Brussels, 27 April 2022 – In the press conference following the meeting with Russian Foreign Minister Sergey Lavrov, Antonio Guterres said that “the UN Charter foresees a large set of mechanisms in which grievances can be addressed namely the recourse to the international court of justice and other mechanisms if all the other fail”
The UN Secretary General proposed a UN-Russia-Ukraine contact group to open humanitarian corridors to help save the residents especially in Mariupol.
Guterres said also that he does not see a probable UN reform and abolition of veto power both in a majority vote in the General Assembly and in Security Council as the Permanent Five would obviously veto any reform. Guterres said he sees positively an enlargement of the Security Council membership “possibly to African countries” he said answering to journalists.
His moderate stance has been soon backed by Lavrov who wanted to make the point in favour of Russian invasion of Ukraine by saying the crisis is not a consequence of the veto power in the UN and that the UN has no meaning without veto right; a big denial of the fact that Russia’s veto to the condemnation of the invasion blocked a UN military peacekeeping intervention which would have been voted consequently under Chapter VII, as the UN Charter prescribes.
Therefore this war is a consequence of the veto power in the UN Security Council.
For this reason Ukraine Ambassador to the UN Sergiy Kyslytsya and Zelenskyy called multiple times for a reform and veto abolition addressed as the root cause of this war. But we know this is the root cause of many other wars.
Today we are facing a nuclear war threat; whether real or not, we cannot go on considering this as many other past war, such Syria or Iraq. There’s clearly a global involvement here.
As the conflict intensifies, who want to seat to the negotiating table?

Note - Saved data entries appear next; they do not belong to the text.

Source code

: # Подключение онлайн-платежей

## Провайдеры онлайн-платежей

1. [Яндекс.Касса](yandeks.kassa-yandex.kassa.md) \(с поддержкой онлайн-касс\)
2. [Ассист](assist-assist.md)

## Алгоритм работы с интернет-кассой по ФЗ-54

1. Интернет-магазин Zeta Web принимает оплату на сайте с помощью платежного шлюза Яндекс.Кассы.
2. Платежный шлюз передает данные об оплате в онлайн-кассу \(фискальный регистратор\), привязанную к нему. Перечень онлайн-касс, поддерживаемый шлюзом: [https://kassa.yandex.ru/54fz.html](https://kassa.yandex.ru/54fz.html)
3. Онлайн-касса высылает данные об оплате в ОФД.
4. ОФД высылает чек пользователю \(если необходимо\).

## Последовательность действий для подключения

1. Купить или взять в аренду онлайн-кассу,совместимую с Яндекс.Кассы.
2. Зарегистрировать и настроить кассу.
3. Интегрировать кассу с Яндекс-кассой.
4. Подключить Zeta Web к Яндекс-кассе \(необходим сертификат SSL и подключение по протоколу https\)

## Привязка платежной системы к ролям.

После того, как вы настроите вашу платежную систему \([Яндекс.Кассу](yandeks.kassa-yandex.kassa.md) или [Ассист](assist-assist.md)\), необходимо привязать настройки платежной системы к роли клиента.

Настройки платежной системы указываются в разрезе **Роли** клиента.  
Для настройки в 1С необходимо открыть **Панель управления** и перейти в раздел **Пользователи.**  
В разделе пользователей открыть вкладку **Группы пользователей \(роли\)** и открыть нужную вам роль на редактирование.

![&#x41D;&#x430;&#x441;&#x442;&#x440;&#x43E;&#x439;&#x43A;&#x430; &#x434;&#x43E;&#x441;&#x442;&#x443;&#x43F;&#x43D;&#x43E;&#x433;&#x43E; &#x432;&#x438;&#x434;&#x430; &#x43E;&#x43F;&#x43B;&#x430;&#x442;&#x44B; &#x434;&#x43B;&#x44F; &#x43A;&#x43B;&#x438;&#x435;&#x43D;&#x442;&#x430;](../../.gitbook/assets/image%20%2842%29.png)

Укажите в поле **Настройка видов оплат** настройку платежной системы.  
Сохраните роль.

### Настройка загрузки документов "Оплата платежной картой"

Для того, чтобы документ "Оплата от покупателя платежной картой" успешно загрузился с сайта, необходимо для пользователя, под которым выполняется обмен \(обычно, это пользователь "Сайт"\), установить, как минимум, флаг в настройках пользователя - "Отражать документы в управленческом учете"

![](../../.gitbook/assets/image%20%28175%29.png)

Russia is playing the part of those who wait for a response from Ukraine over a set of points of a draft agreement blaming Ukraine unwillingness to seat at the table.
Putin said to Guterres that after what happened in Bucha “the position of negotiators from Ukraine on further settlements has changed radically. They discarded previous intentions to put the security guarantees in the territories of Crimea, Sevastopol and the Donbas republics in brackets. They simply refused. And in their draft agreement on this issue, presented to us, they simply stated in two articles that these issues should be resolved at a meeting of heads of state”. This was said in the bilateral talks at the Kremlin.

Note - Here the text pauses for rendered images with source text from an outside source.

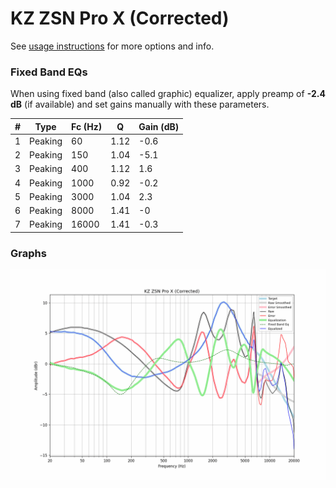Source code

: # KZ ZSN Pro X (Corrected)
See [usage instructions](https://github.com/jaakkopasanen/AutoEq#usage) for more options and info.

### Fixed Band EQs
When using fixed band (also called graphic) equalizer, apply preamp of **-2.4 dB** (if available) and set gains manually with these parameters.

|   # | Type    |   Fc (Hz) |    Q |   Gain (dB) |
|-----|---------|-----------|------|-------------|
|   1 | Peaking |        60 | 1.12 |        -0.6 |
|   2 | Peaking |       150 | 1.04 |        -5.1 |
|   3 | Peaking |       400 | 1.12 |         1.6 |
|   4 | Peaking |      1000 | 0.92 |        -0.2 |
|   5 | Peaking |      3000 | 1.04 |         2.3 |
|   6 | Peaking |      8000 | 1.41 |        -0   |
|   7 | Peaking |     16000 | 1.41 |        -0.3 |

### Graphs
![](./KZ%20ZSN%20Pro%20X%20(Corrected).png)
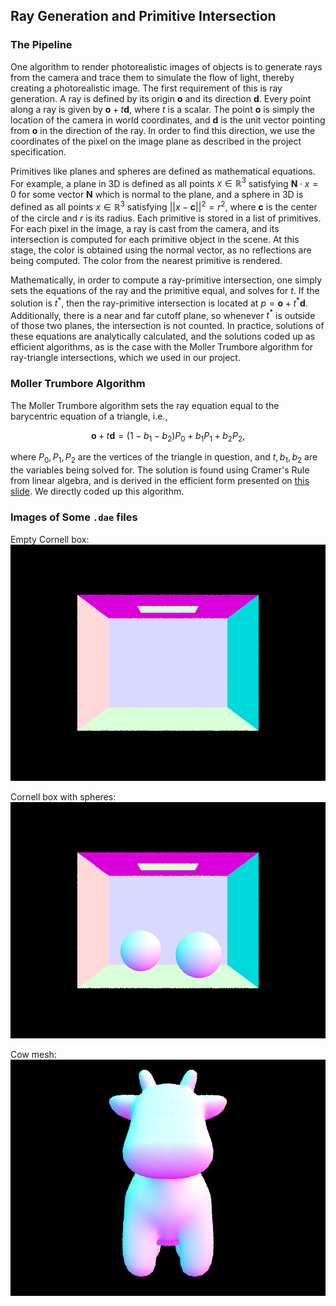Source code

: ## Ray Generation and Primitive Intersection

### The Pipeline

One algorithm to render photorealistic images of objects is to
generate rays from the camera and trace them to simulate the flow of
light, thereby creating a photorealistic image. The first requirement
of this is ray generation. A ray is defined by its origin
$\mathbf{o}$ and its direction $\mathbf{d}$. Every point along a ray
is given by $\mathbf{o} + t \mathbf{d}$, where $t$ is a scalar. The
point $\mathbf{o}$ is simply the location of the camera in world
coordinates, and $\mathbf{d}$ is the unit vector pointing from
$\mathbf{o}$ in the direction of the ray. In order to find this
direction, we use the coordinates of the pixel on the image plane as
described in the project specification.

Primitives like planes and spheres are defined as mathematical
equations. For example, a plane in 3D is defined as all points $x \in
\mathbb{R}^3$ satisfying $\mathbf{N} \cdot x = 0$ for some vector
$\mathbf{N}$ which is normal to the plane, and a sphere in 3D is
defined as all points $x \in \mathbb{R}^3$ satisfying
$||x - \mathbf{c}||^2 = r^2$, where
$\mathbf{c}$ is the center of the circle and $r$ is its radius.
Each primitive is stored in a list of primitives. For each pixel in
the image, a ray is cast from the camera, and its intersection is
computed for each primitive object in the scene. At this stage, the
color is obtained using the normal vector, as no reflections are being
computed. The color from the nearest primitive is rendered.

Mathematically, in order to compute a ray-primitive intersection, one
simply sets the equations of the ray and the primitive equal, and
solves for $t$. If the solution is $t^*$, then the ray-primitive
intersection is located at $p = \mathbf{o} + t^* \mathbf{d}$.
Additionally, there is a near and far cutoff plane, so whenever $t^*$
is outside of those two planes, the intersection is not counted.
In practice, solutions of these equations are analytically calculated,
and the solutions coded up as efficient algorithms, as is the case
with the Moller Trumbore algorithm for ray-triangle intersections,
which we used in our project.

### Moller Trumbore Algorithm

The Moller Trumbore algorithm sets the ray equation equal to the
barycentric equation of a triangle, i.e.,

$$
\mathbf{o} + t \mathbf{d} = (1 - b_1 - b_2) P_0 + b_1 P_1 + b_2 P_2,
$$

where $P_0, P_1, P_2$ are the vertices of the triangle in question,
and $t, b_1, b_2$ are the variables being solved for. The solution is
found using Cramer's Rule from linear algebra, and is derived in the
efficient form presented on
[this slide](https://cs184.eecs.berkeley.edu/sp22/lecture/9-22/ray-tracing).
We directly coded up this algorithm.

### Images of Some `.dae` files

Empty Cornell box:
![](assets/img/p3_1_empty.png)

Cornell box with spheres:
![](assets/img/p3_1_spheres.png)

Cow mesh:
![](assets/img/p3_1_cow.png)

US position couldn’t be more clear after Secretary of Defense Lloyd Austin said on his visit in Kyiv along with Secretary of State Antony Blinken that the current strategy is to see Russian forces “weakened to the degree that it can’t do the kind of things that it has done in invading Ukraine.”
This clearly means Americans have no interest in facilitating negotiations now and may seek to prolonging the fighting.
But this could be risky as the conflict could not just expand (Moldova, Baltic) but also become dangerous (nuclear weapons) and international set could change with strategic moves from China; this means that overtime the war could become more complex and out of control.
The escalation over the last two days shows what the trend is: nuclear weapons threats from Lavrov, missiles against Russian radio antennas in pro-Russian Transnistria and consequent Moldovan move to step up defense, humanitarian catastrophe in Mariupol, heavy fights in Donbas and still humanitarian corridors blocked. No ceasefire in sight.
A move for negotiations could maybe come from Zelensky who, by the way, does not seem to have any intention to give up Donbas nor Crimea.
Maybe Guterres should have gone to Kiev first and after to Moscow to mediate on possible ceasefire and restarting of negotiations. This way instead, he might not play a decisive role when arriving to Ukraine.